Um homem caminha dentro da noite.
Uma noite caminha dentro do homem. Um vento vindo do ártico assoma-se dos
sentidos quase anulados. As pálpebras pesadas. As mãos recolhidas nos bolsos do
sobretudo velho. As orelhas tapadas pelo gorro. O nariz congestionado por uma
constipação que não passa. O paladar quase esquecido do sabor de uma refeição
quente. Pelas ruas da cidade, nunca tão longas como hoje, um homem prossegue na
sua lenta e triste marcha. A vida, por vezes, resume-se à sobrevivência.
Resistir. Continuar apenas para não desistir.
As ruas passam, como efémeros
souvenirs, por este homem de olhos cristalizados e perdidos, de propósitos
abandonados. As memórias como mortos cardos. Dias passados e esbatidos, como
retratos antigos, esquecidos pelo sarcasmo do tempo. O tempo que lhe é escasso.

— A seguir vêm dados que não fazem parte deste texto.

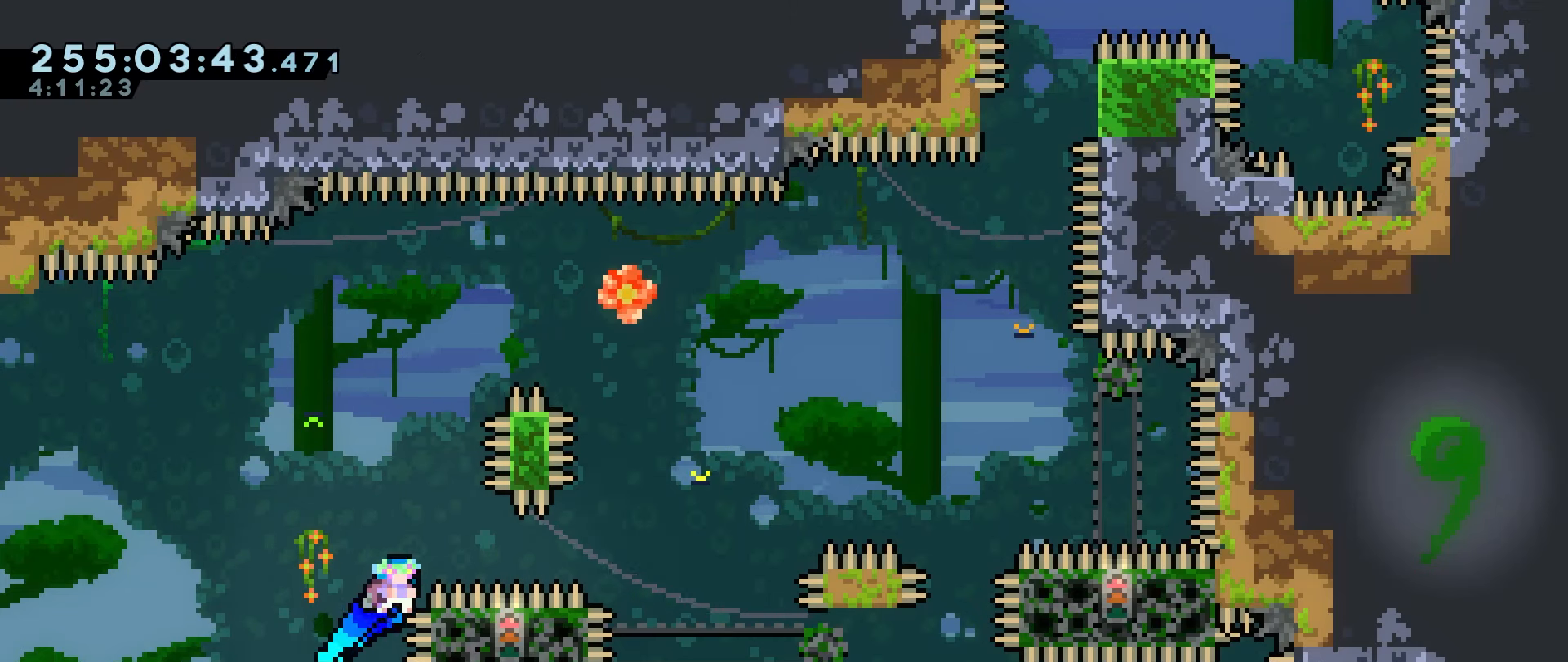
{"keys": ["grab", "jump"], "events": [[50, "jump", "down"], [150, "jump", "up"], [200, "jump", "down"], [383, "jump", "up"], [433, "down", "up"], [433, "right", "up"], [466, "jump", "down"]]}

O rio sempre passa e o seu passo é mais lento. Os seus pés estão trocados e ele
não sabe para onde ir. Todos os rios são levados até o mar os engolir.
As fachadas tristes dos velhos
prédios estão iluminadas. As luzes eléctricas das casas estão acesas – forma
gélida de manter distante o frio e as trevas. Mas a noite permanece à janela,
debruçada no parapeito, à espera que alguém, no âmago da solidão, a cumprimente
e se apaixone pelas estrelas e pelos sonhos que a elas estão abraçados. Dentro
dessas casas, nas salas de jantar, famílias inteiras estão reunidas. As
crianças correm alvoraçadas pelos corredores, na urgência característica de
quem não compreende ainda o compasso amargo dos relógios; na avidez de
desembrulharem presentes. Sentados à mesa, os homens contam as mesmas histórias
de todos os anos e depois perguntam pelo jantar, apesar da mesa estar recheada
de doces e frutos secos. Na cozinha, as mulheres atarefadas entreajudam-se e
aborrecem-se com o bacalhau que nunca mais coze, mas sorriem porque é costume
neste dia. Enquanto isto, as luzes da árvore de natal brilham intermitentemente
e iluminam mesmas bolas e as mesmas fitas que a ornamentam desde sempre e que
dizem “Bom Natal e Feliz Ano Novo”.
O ventou acalmou agora um pouco
e, lá fora, o transeunte está prestes a chegar ao seu destino. É a primeira vez
que vem ao encontro deste lugar. Nunca se imaginou a fazer este percurso.
Chega. Detém-se na proximidade de uma enorme estrutura pré-fabricada, coberta
por um plástico impermeável branco, que, no meio da noite, se insurge como uma
miragem cálida mas excruciante. A vergonha que sente de entrar e a necessidade
de o fazer combatem entre si. Hesita. As lágrimas descobrem a saída do seu
corpo, mas só uma é capaz de lhe escapar pelo rosto parado.
Depois de se recompor, olha para
o interior daquele lar improvisado, alegoria de presépio, e apercebe-se de que
dezenas de pessoas já ceiam. Parecem alegres. Outras, organizadas numa fila que
se prolonga quase até à entrada, aguardam pela sua vez, pela sua refeição.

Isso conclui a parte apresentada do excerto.